Marking the 46th Anniversary of Philippe Petit’s High-Wire Walk Between the Twin Towers

In this black-and-white historical photo, Philippe Petit holds a long pole as he does a hire-wire walk between the Twin Towers. The buildings of lower Manhattan can be seen below him.
Philippe Petit's high-wire walk between the Twin Towers. AP Photo/Alan Welner.

On this day in 1974, 24-year-old French high-wire artist Philippe Petit took his position at 1,350 feet above ground on the edge of the South Tower during the early morning hours. Petit’s 131-foot hire-wire walk between the Twin Towers made history and was the subject of an award-winning documentary.

Six years prior, Petit had started planning “le coup,” which is what he called the unauthorized performance in the sky.
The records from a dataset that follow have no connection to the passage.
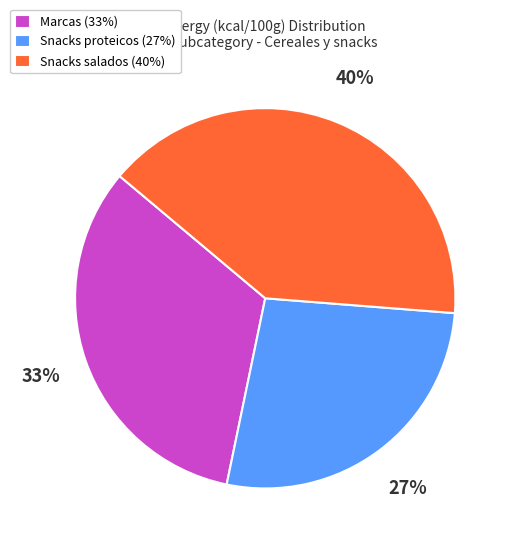

Approximately how many times larger is the value at Marcas (33%) compared to Snacks proteicos (27%)?

1.2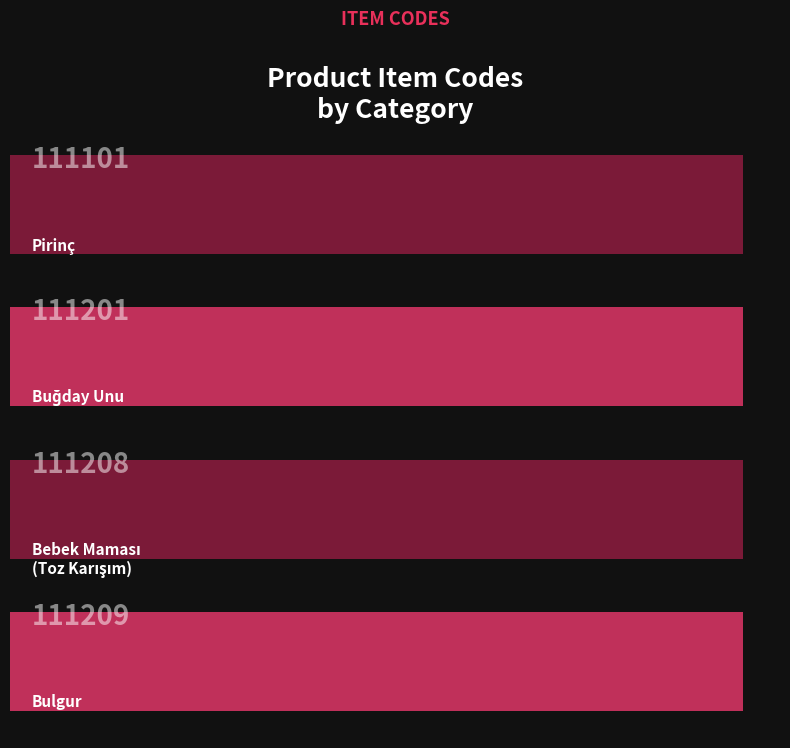

What is the smallest value displayed?

111101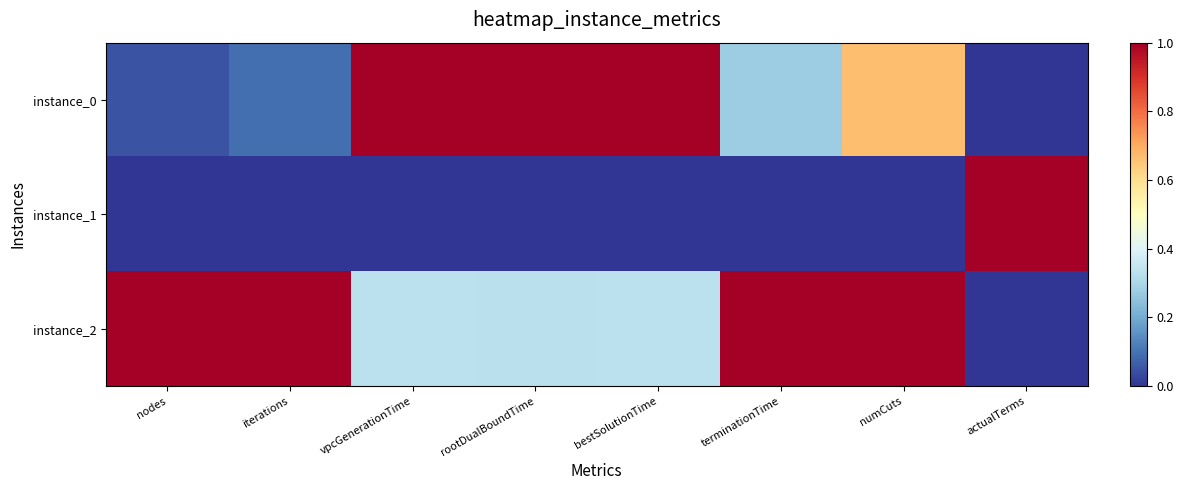

What is the difference between the highest and lowest values at rootDualBoundTime?

1.0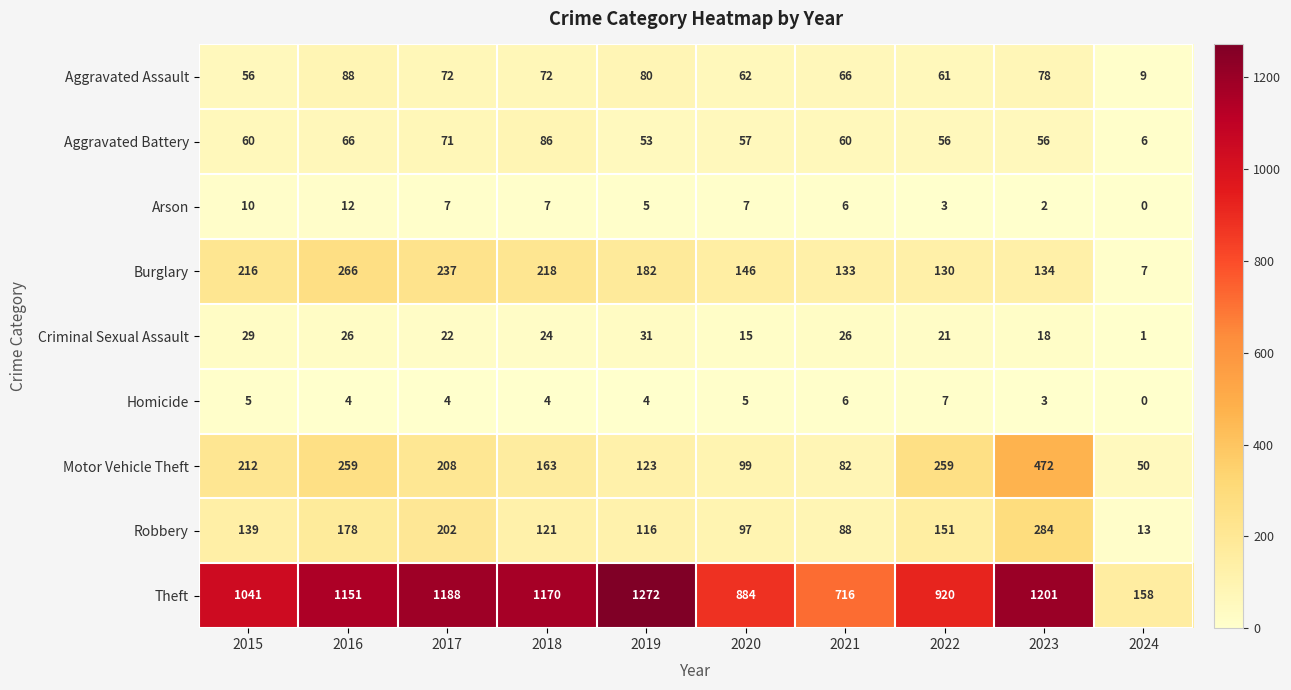

Which series changed the most between 2020 and 2024?

Theft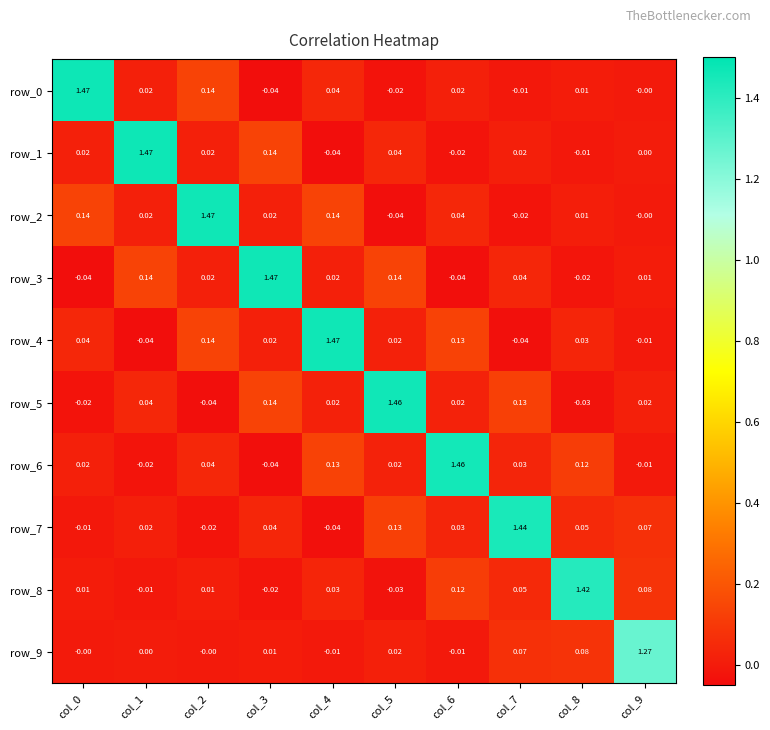

At which label does row_4 reach its peak?

col_4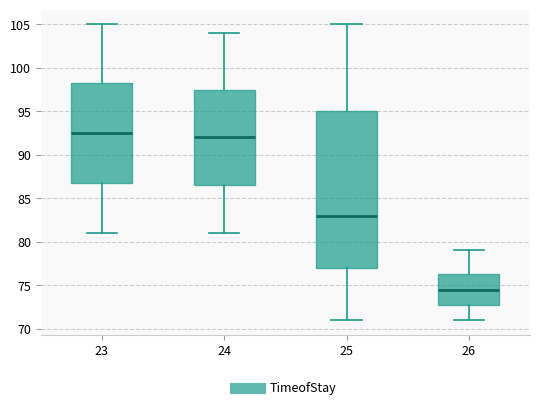

Reading left to right, read every box against the y-axis: the position of its median line, the range the box covers, and the ends of its whiskers. The values are not printed on the chart, so give them approximately, as read against the axis.

23: median 92.5, box 87.0 to 98.5, whiskers 81.0 to 105.0
24: median 92.0, box 86.5 to 97.5, whiskers 81.0 to 104.0
25: median 83.0, box 77.0 to 95.0, whiskers 71.0 to 105.0
26: median 74.5, box 73.0 to 76.5, whiskers 71.0 to 79.0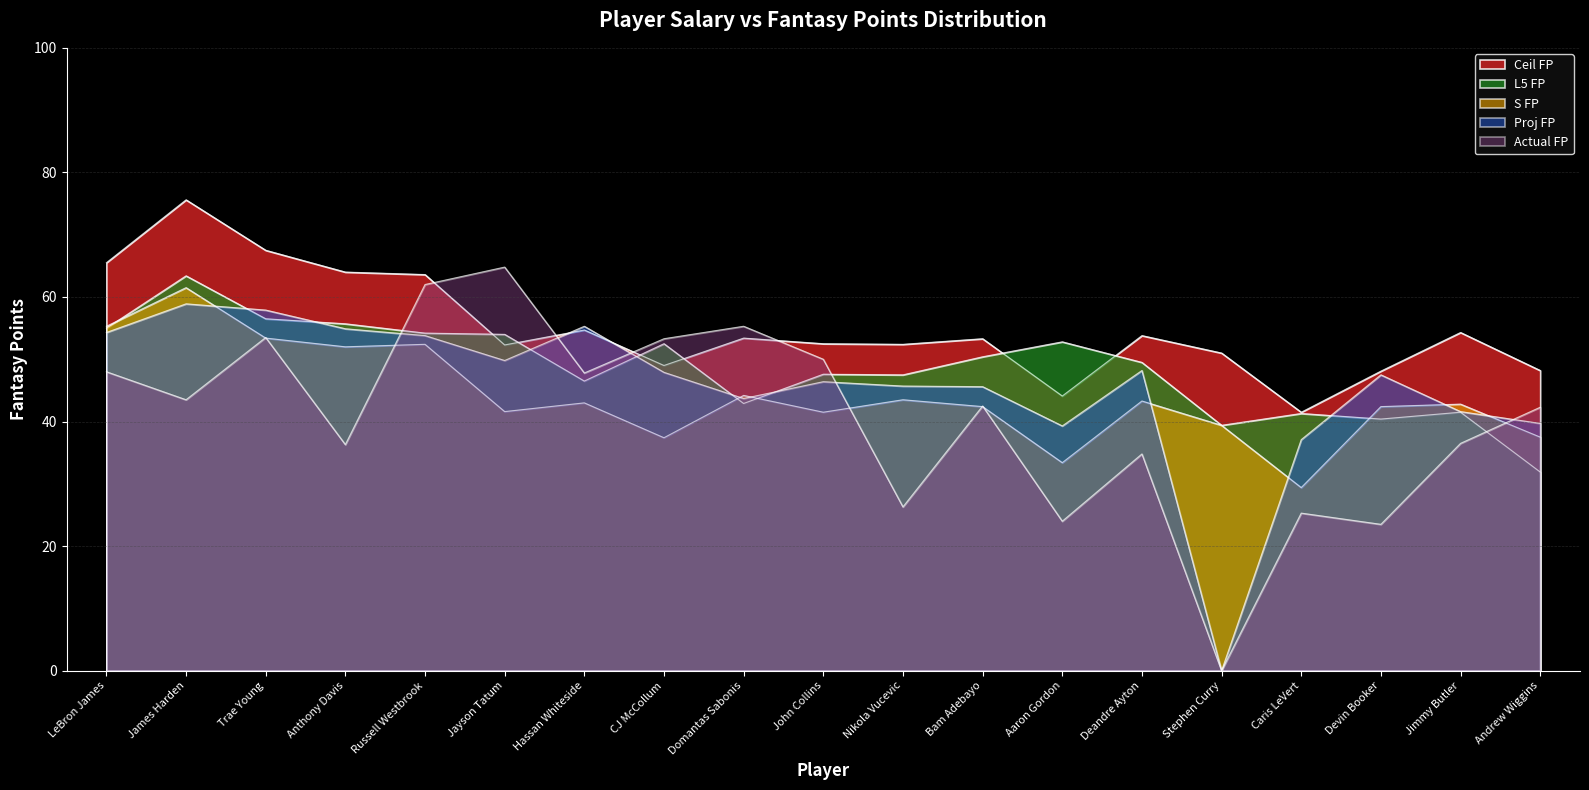

Between which two adjacent categories do S FP and L5 FP first intersect?

LeBron James and James Harden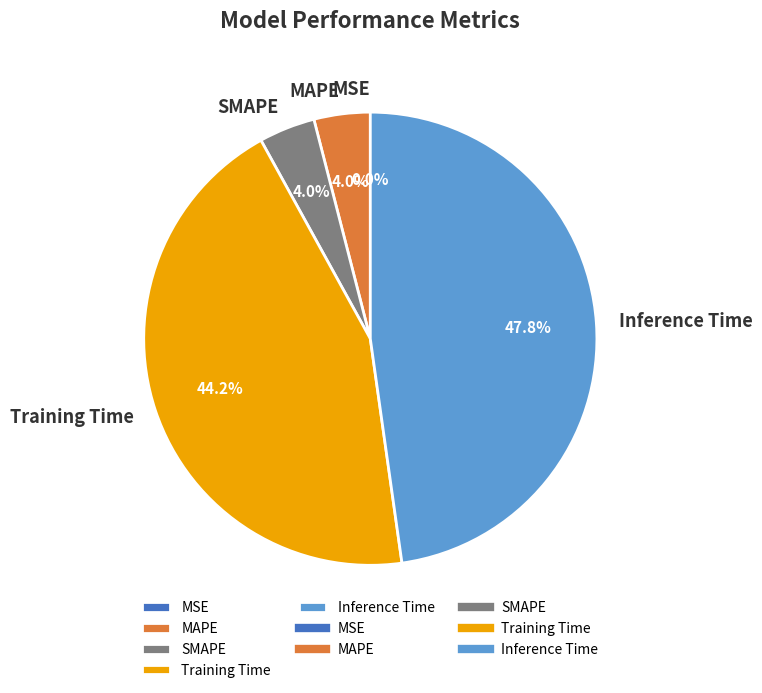

What percentage is NOT represented by SMAPE?

96.0%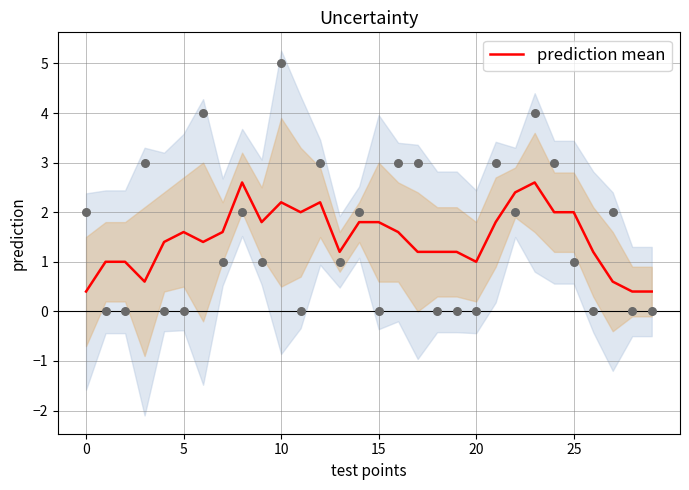

Approximately how many times larger is the value at 24 compared to 10?

0.9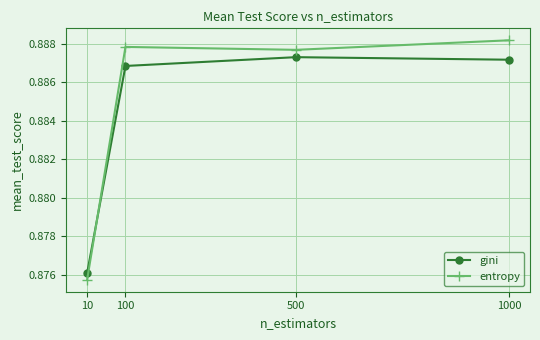

Where is the first local maximum for entropy?

100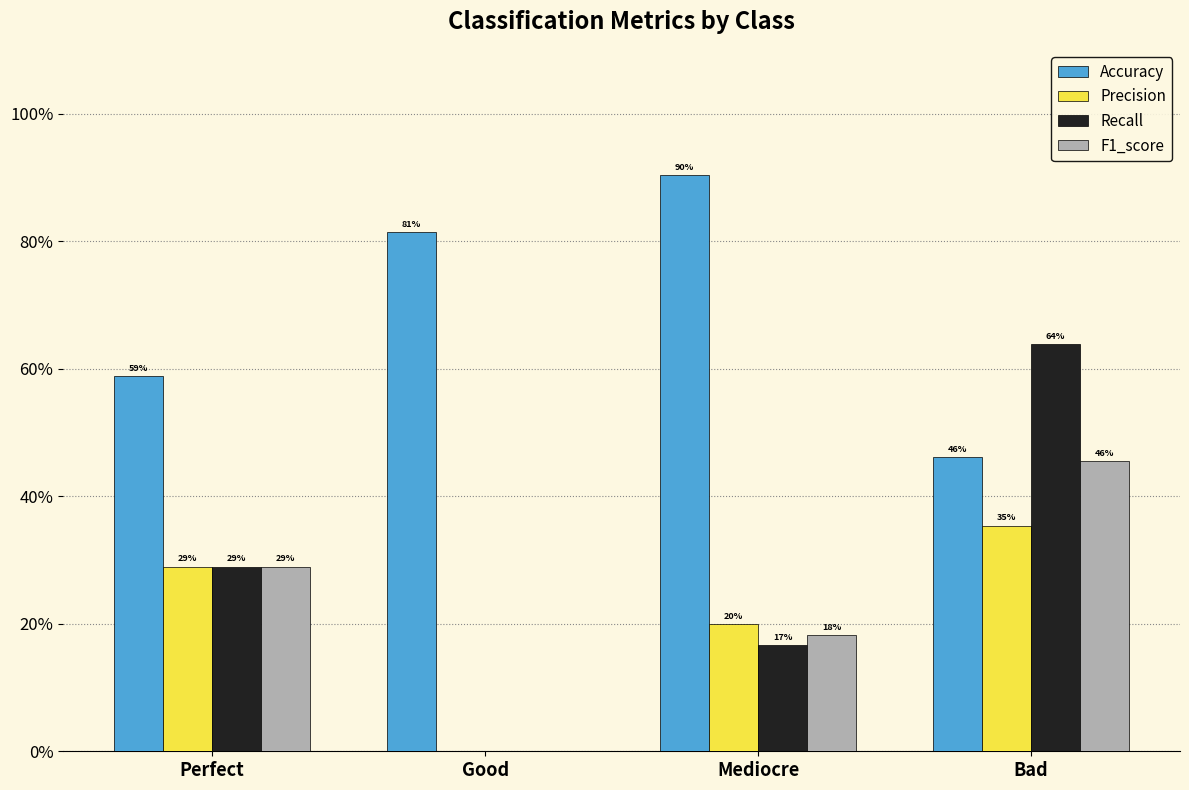

What are all the series names shown in the legend?

Accuracy, Precision, Recall, F1_score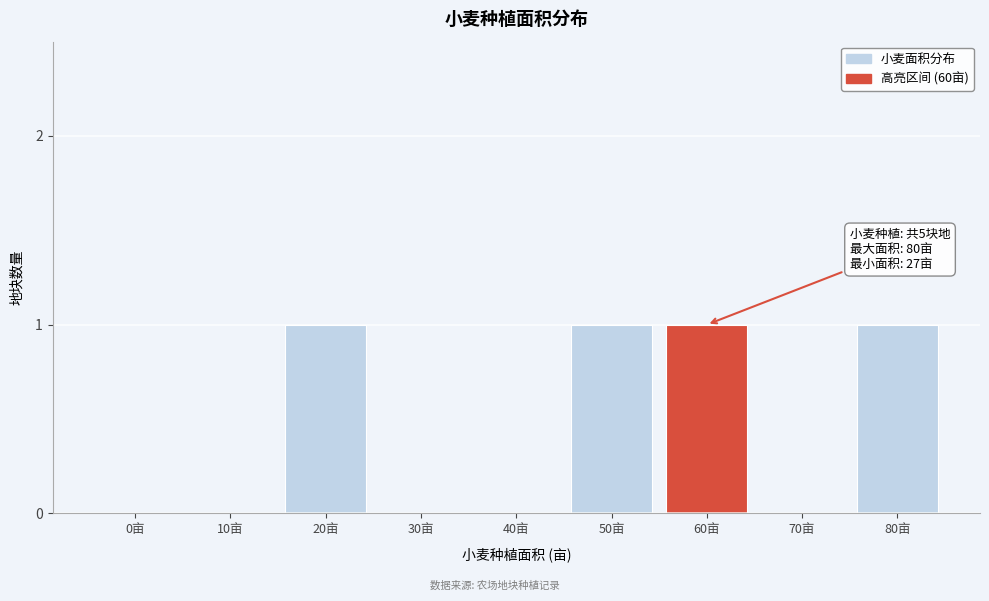

Reading left to right, transcribe all the data shown in this chart.

0亩=0	10亩=0	20亩=1	30亩=0	40亩=0	50亩=1	60亩=1	70亩=0	80亩=1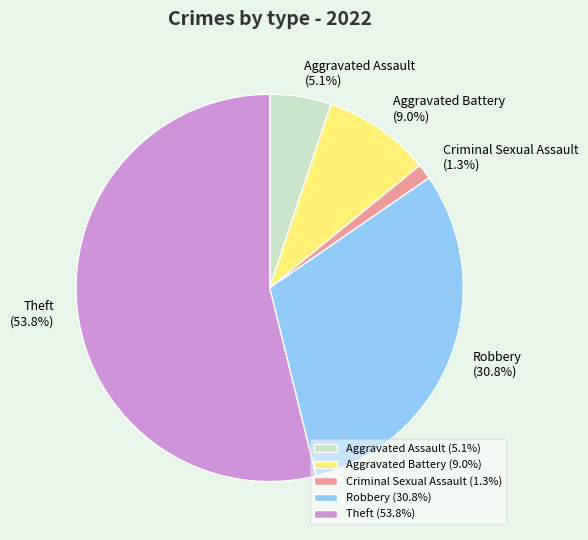

What percentage do Aggravated Battery and Theft together represent?

62.8%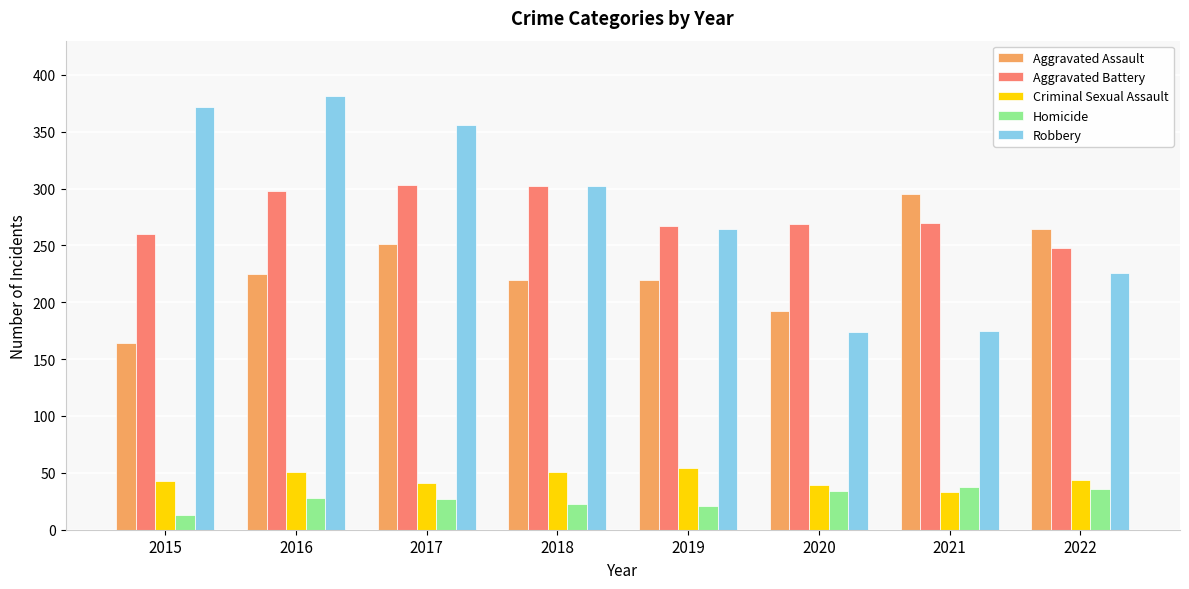

What is the difference between the maximum and minimum values in the Aggravated Battery series?

55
He spent the ensuing years learning everything he could about the buildings and their construction. “If I see two towers, I have to walk,” said Petit. “Anything that is giant and manmade strikes me in an awesome way and calls me.”

Petit didn’t just walk; he performed for the crowd of thousands that gathered as he walked back and forth for 45 minutes, laid down, saluted the sky and waved hello to birds in flight—all without the protection of a net. Called the “artistic crime of the century,” Petit was arrested after his performance, but the charges were dropped in exchange of a free kids show in Central Park.